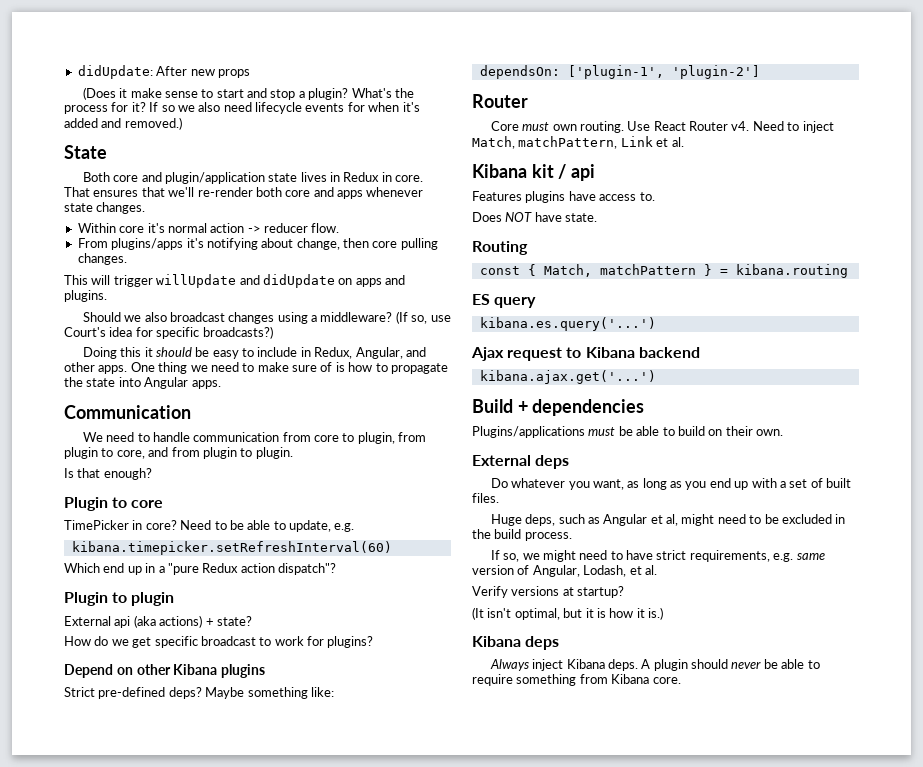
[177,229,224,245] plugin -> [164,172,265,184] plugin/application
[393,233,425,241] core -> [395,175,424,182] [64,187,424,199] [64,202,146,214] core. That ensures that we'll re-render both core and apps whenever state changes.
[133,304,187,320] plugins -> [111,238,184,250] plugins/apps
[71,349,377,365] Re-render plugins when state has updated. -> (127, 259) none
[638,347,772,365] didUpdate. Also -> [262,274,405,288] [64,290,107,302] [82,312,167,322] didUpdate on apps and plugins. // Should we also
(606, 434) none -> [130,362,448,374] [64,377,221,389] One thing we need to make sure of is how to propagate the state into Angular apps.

Your instructions>
Verbatim output of every entry above is required, though pictures are to be left out.

Answer section>
[177,229,224,245] plugin -> [164,172,265,184] plugin/application
[393,233,425,241] core -> [395,175,424,182] [64,187,424,199] [64,202,146,214] core. That ensures that we'll re-render both core and apps whenever state changes.
[133,304,187,320] plugins -> [111,238,184,250] plugins/apps
[71,349,377,365] Re-render plugins when state has updated. -> (127, 259) none
[638,347,772,365] didUpdate. Also -> [262,274,405,288] [64,290,107,302] [82,312,167,322] didUpdate on apps and plugins. // Should we also
(606, 434) none -> [130,362,448,374] [64,377,221,389] One thing we need to make sure of is how to propagate the state into Angular apps.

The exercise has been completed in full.